On the way back in to the beach, the women heard a loud blow behind them, and Schloegel says she saw the water blow from the corner of her eye.
“I didn’t want to turn my back to it, so I started swimming on my back and just wanted to get out of there,” she says. “What I did see was a huge dorsal fin. Once we got back to the shore, it was clear that other people heard the whale, too. There were kayaks and a motor boat heading out to get a look. A little while later, the people in the motor boat confirmed that what we encountered was definitely a humpback.”
 While Schloegel’s encounter with the humpback is particularly exceptional and sightings of the massive mammals in our waters are still something people get excited about, their presence here has been noted several years in a row, now. According to the Cetacean Sighting’s Network, humpback sightings in Howe Sound are down this year, as compared to last, but researchers still believe their population is growing.
What has stirred more excitement among scientists at the aquarium this summer, but what would not be apparent from the shoreline, were four reports by divers of Sixgill sharks in Howe Sound, with one of those reports coming from the Hutt Island (just north-west of Bowen).
 “Until 2010, sighting a Sixgill shark in this area was unheard of. They were spotted once in 2011, and once in 2012, but four sightings in one summer is remarkable,” says Dr. Jeff Marliave, the Vice President of Marine Sciences with the Vancouver Aquarium. He adds that normally, these creatures live at depth of about three thousand feet, but seem to be coming up to shallower waters. “These are some of the oldest vertebrate life-forms around. They are very big, very, slow and have a long flat tail with no dorsal fin – so you know when you see one. But we know so little about them, so I don’t like to speculate why they are coming up closer to the surface.”
Marliave adds that in addition to the four Sixgill shark sightings, during his time on the water this summer, he’s made a number of unusual observations.
“The other day I watched six Harbour porpoises off Gambier, one did a dolphin leap. In the last quarter century, I’ve only seen one,” says Marliave. “I also saw a salmon jump out of the water the other day. I haven’t seen that since the 1980s!”
He says that seals seem to be coming deeper in to Howe Sound.

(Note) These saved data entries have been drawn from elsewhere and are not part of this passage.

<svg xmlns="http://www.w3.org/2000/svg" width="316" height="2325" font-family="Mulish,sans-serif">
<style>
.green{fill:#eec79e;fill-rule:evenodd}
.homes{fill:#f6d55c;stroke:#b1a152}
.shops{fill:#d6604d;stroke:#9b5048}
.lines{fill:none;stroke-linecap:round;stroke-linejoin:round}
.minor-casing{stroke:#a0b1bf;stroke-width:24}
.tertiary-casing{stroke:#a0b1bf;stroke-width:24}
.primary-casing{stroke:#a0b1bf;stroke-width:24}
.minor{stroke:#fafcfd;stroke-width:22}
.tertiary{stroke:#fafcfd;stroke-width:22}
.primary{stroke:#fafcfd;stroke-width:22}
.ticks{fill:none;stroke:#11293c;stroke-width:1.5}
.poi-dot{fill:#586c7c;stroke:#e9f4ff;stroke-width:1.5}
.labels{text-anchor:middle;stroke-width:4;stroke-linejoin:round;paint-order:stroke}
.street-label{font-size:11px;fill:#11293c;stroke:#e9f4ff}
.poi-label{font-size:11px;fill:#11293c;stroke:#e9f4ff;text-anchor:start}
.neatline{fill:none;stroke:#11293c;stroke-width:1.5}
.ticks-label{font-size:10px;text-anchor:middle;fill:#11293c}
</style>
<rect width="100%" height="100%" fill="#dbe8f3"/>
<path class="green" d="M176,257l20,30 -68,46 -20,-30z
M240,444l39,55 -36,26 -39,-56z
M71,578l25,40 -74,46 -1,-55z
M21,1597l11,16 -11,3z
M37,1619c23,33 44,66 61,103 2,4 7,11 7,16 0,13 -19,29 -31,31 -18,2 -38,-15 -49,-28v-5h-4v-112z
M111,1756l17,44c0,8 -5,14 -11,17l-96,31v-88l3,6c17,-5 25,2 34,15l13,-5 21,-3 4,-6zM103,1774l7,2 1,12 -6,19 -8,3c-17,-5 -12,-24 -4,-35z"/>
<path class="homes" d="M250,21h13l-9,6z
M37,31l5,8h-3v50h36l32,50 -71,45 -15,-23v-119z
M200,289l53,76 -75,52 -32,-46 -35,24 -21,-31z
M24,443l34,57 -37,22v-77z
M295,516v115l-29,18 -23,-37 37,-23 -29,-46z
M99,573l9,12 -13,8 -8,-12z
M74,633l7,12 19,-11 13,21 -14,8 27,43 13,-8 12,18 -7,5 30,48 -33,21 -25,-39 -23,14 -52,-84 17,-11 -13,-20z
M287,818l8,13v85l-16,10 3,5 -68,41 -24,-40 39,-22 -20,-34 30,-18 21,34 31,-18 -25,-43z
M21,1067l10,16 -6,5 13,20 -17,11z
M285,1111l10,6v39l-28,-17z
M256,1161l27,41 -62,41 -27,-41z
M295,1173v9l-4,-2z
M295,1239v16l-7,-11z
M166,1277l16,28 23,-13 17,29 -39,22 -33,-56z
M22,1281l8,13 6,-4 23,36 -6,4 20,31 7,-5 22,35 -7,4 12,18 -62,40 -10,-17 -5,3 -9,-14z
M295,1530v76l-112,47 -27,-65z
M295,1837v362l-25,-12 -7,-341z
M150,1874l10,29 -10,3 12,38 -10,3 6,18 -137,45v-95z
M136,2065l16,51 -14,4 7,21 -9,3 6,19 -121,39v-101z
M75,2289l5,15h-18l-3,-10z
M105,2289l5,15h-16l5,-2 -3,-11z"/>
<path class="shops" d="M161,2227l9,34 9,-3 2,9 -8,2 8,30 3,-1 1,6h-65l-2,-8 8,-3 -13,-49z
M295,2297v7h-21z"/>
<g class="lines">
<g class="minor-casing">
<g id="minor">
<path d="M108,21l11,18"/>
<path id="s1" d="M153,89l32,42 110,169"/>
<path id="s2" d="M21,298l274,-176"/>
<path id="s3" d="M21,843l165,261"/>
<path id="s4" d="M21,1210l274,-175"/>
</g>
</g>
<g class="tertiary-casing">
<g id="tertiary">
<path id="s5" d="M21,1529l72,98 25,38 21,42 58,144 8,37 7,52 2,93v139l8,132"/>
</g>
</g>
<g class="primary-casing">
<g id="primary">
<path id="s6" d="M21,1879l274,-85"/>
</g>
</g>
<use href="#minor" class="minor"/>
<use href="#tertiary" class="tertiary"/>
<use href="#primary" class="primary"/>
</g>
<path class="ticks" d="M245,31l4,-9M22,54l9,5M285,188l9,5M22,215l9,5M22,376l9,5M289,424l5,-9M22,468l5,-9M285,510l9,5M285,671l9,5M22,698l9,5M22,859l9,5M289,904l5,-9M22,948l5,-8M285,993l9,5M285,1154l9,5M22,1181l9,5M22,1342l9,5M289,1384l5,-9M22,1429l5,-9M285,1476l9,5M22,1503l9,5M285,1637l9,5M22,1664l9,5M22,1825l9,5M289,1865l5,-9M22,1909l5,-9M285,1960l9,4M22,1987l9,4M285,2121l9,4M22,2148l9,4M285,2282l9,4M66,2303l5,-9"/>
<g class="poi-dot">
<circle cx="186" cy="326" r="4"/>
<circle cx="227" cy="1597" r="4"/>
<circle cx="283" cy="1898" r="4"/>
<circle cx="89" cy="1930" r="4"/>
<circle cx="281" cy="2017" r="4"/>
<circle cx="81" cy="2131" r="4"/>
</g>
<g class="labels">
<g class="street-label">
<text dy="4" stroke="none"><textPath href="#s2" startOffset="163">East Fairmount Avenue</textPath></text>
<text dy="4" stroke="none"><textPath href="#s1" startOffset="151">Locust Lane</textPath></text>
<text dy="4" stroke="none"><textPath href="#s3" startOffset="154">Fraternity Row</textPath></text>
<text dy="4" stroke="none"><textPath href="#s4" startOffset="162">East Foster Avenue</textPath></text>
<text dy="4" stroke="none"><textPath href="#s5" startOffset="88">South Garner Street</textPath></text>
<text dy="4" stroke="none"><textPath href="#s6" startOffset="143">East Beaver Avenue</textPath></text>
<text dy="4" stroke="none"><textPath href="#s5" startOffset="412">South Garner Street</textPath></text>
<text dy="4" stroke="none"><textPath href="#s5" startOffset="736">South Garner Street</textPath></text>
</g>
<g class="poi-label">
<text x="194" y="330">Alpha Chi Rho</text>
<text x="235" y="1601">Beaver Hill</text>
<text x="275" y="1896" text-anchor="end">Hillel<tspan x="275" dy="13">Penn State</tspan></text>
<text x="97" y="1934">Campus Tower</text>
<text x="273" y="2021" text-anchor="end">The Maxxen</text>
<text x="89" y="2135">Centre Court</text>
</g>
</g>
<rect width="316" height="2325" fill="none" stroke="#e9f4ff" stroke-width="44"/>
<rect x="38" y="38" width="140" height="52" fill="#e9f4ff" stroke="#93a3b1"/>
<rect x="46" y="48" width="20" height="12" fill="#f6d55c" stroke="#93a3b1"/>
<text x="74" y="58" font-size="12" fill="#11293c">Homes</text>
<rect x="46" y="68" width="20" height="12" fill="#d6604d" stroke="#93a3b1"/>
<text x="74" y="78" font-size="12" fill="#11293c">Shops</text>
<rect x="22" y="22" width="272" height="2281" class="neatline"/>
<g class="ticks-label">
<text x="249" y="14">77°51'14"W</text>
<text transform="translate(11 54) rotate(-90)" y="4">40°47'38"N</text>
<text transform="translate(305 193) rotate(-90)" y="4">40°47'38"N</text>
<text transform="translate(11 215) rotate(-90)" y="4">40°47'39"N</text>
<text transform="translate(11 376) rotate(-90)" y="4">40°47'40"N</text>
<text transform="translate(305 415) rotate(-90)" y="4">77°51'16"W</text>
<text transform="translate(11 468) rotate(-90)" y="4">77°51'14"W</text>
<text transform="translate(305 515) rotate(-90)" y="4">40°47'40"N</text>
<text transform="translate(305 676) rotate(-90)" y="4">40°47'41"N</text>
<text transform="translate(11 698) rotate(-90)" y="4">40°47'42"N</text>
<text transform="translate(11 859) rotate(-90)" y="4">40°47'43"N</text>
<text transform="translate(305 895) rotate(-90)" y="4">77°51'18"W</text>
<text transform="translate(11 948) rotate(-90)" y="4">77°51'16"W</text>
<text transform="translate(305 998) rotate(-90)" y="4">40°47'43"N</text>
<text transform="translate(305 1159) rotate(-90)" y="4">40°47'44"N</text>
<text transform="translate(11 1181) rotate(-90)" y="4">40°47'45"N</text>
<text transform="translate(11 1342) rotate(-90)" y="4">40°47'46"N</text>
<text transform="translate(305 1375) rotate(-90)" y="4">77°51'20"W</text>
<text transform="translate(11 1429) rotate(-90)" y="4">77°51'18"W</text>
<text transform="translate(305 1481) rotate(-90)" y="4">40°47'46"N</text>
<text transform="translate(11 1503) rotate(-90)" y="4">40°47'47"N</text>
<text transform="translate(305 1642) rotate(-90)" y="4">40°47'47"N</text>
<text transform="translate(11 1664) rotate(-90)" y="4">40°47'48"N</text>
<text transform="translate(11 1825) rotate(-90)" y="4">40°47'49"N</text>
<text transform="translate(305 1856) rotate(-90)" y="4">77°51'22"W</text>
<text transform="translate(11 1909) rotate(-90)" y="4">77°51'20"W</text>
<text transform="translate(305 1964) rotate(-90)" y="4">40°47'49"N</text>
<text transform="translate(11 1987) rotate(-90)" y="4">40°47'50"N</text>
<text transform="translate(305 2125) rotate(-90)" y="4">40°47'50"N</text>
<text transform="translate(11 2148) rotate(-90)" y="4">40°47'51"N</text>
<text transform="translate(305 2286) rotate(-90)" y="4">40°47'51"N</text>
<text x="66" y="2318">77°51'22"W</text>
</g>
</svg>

“They used to be more towards the South entrance of Howe Sound, and in the Straight of Georgia. Also, now they seem to have a pupping rate similar to what we saw in the 1980s.”
The other major changes to Howe Sound are resulting from this year’s massive sea star die-off.
“With no Sunflower stars to eat the sea urchins, the seaweed has been decimated,” says Marliave. “And there is less kelp as habitat for juvenile fish and prawns.”
Marliave says that he has seen signs of starfish recovery, particularly with the appearance of young, healthy sea stars off Bowen. However, he says that due to the unprecedented scale of the loss of sea-stars, it will take time some time for a things to return to what was previously considered “normal.”
“I predict another odd year in 2015,” says Marliave.